Powder Processing and the Catapult Network
Chester Aguirre, Centre for Process Innovation
This presentation will introduce work in the powders area at CPI’s National Formulation Centre, ranging from laundry detergents to pharmaceuticals. This includes the processing technologies available in the facility and the integration of Process Analytical Technology for in-line characterization and process control of formulated powders. It will also discuss CPI’s role in the Catapult Network, together with other centres in the UK.  In addition, Chester will also talk about his chemical engineering background and his role at CPI. 

 

 

 

 

The FSTG group will host its inaugural early careers event, Formative Formulation, on 18th March 2019. The event is run by, with, and for early career formulation scientists from academia and industry. It will be a 1-day scientific meeting, with contributions from all areas of formulation science. In particular, there will be talks related to nucleation during pharmaceutical crystal formation, oil-in-water emulsions in the food industry, rheological properties of concentrated suspensions and colloids, viscoelasticity of structural adhesives.

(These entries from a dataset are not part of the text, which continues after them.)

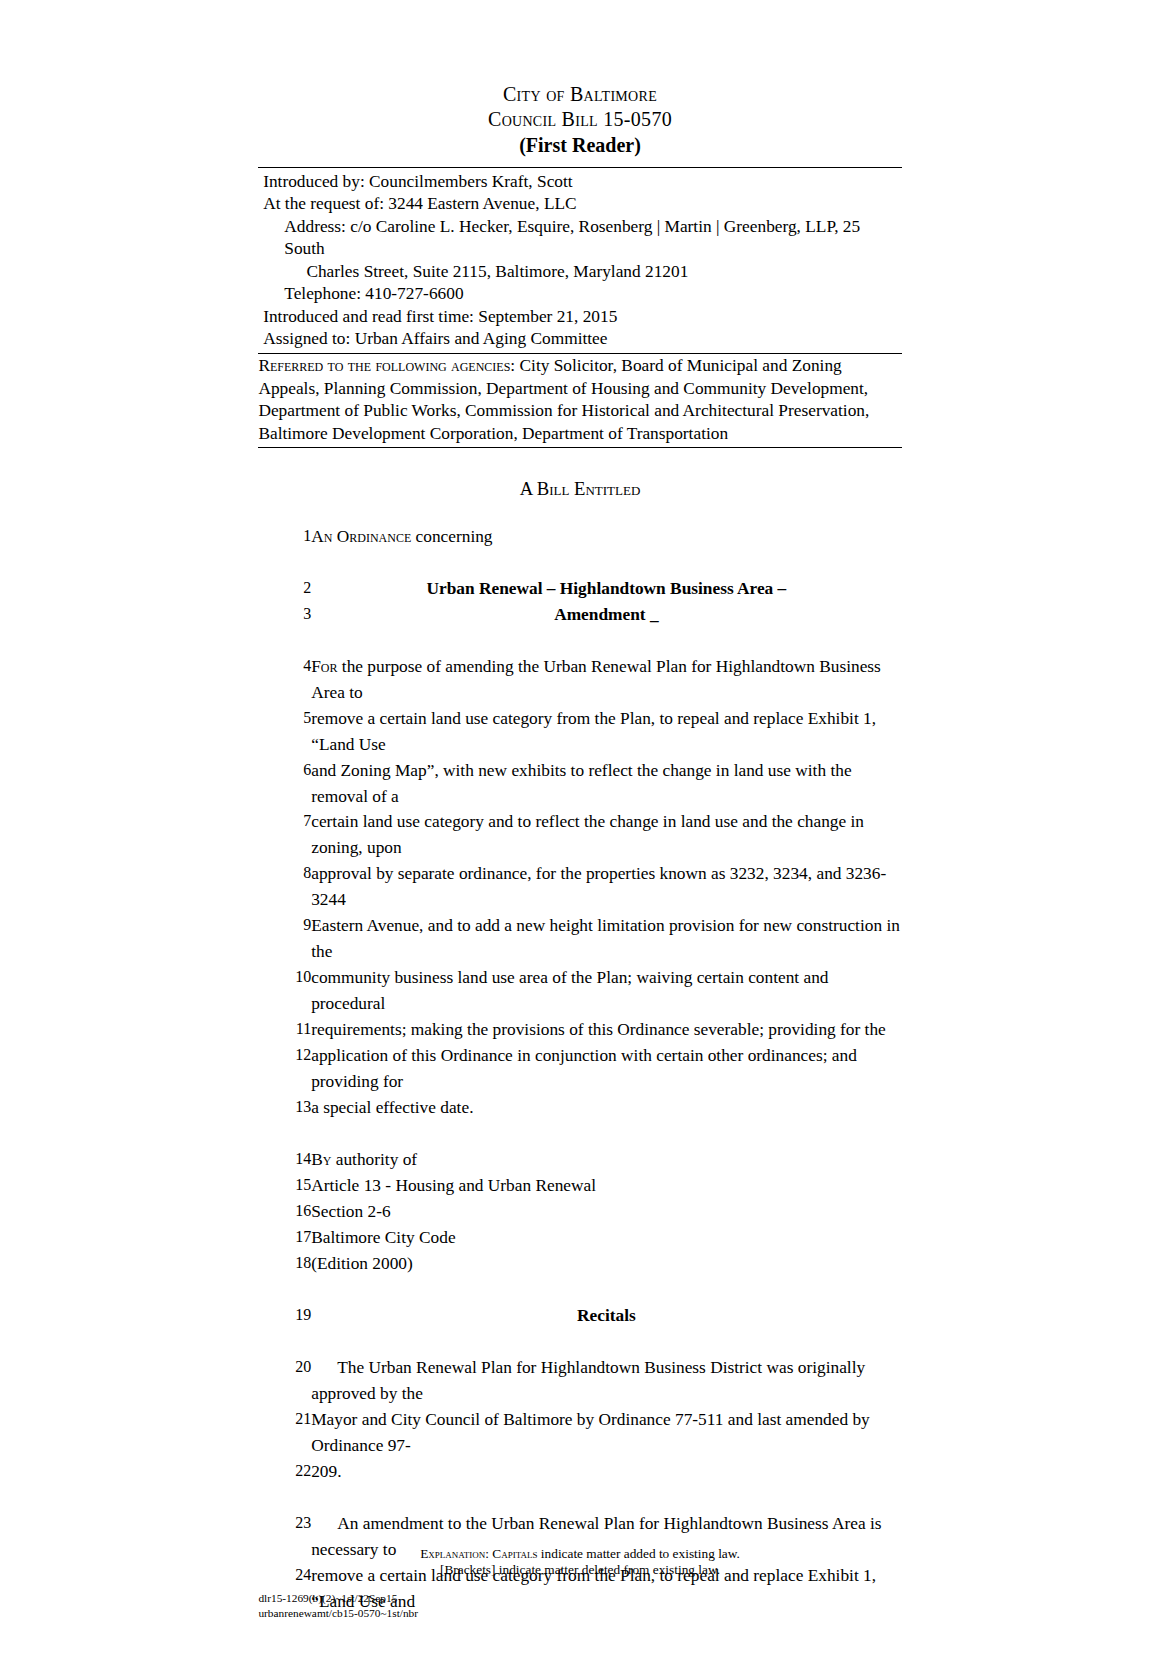City of Baltimore
Council Bill 15-0570
(First Reader)
Introduced by: Councilmembers Kraft, Scott
At the request of: 3244 Eastern Avenue, LLC
Address: c/o Caroline L. Hecker, Esquire, Rosenberg | Martin | Greenberg, LLP, 25 South
Charles Street, Suite 2115, Baltimore, Maryland 21201
Telephone: 410-727-6600
Introduced and read first time: September 21, 2015
Assigned to: Urban Affairs and Aging Committee
Referred to the following agencies: City Solicitor, Board of Municipal and Zoning Appeals, Planning Commission, Department of Housing and Community Development, Department of Public Works, Commission for Historical and Architectural Preservation, Baltimore Development Corporation, Department of Transportation
A Bill Entitled
| 1 | An Ordinance concerning |
| 2 | Urban Renewal – Highlandtown Business Area – |
| 3 | Amendment _ |
| 4 | For the purpose of amending the Urban Renewal Plan for Highlandtown Business Area to |
| 5 | remove a certain land use category from the Plan, to repeal and replace Exhibit 1, “Land Use |
| 6 | and Zoning Map”, with new exhibits to reflect the change in land use with the removal of a |
| 7 | certain land use category and to reflect the change in land use and the change in zoning, upon |
| 8 | approval by separate ordinance, for the properties known as 3232, 3234, and 3236-3244 |
| 9 | Eastern Avenue, and to add a new height limitation provision for new construction in the |
| 10 | community business land use area of the Plan; waiving certain content and procedural |
| 11 | requirements; making the provisions of this Ordinance severable; providing for the |
| 12 | application of this Ordinance in conjunction with certain other ordinances; and providing for |
| 13 | a special effective date. |
| 14 | By authority of |
| 15 | Article 13 - Housing and Urban Renewal |
| 16 | Section 2-6 |
| 17 | Baltimore City Code |
| 18 | (Edition 2000) |
| 19 | Recitals |
| 20 | The Urban Renewal Plan for Highlandtown Business District was originally approved by the |
| 21 | Mayor and City Council of Baltimore by Ordinance 77-511 and last amended by Ordinance 97- |
| 22 | 209. |
| 23 | An amendment to the Urban Renewal Plan for Highlandtown Business Area is necessary to |
| 24 | remove a certain land use category from the Plan, to repeal and replace Exhibit 1, “Land Use and |
Explanation: Capitals indicate matter added to existing law.
[Brackets] indicate matter deleted from existing law.
dlr15-1269(b)(2)~1st/22Sep15
urbanrenewamt/cb15-0570~1st/nbr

The event will have the unique component of being focussed towards 'early career' researchers (loosely defined as anyone within, say, ~10years of their undergrad or postgrad degree) - i.e. all the invited talks and session chairs will be in this category. We hope that this will facilitate dialogue and help to encourage the formation of independent networks among attendees that will have long term career benefits.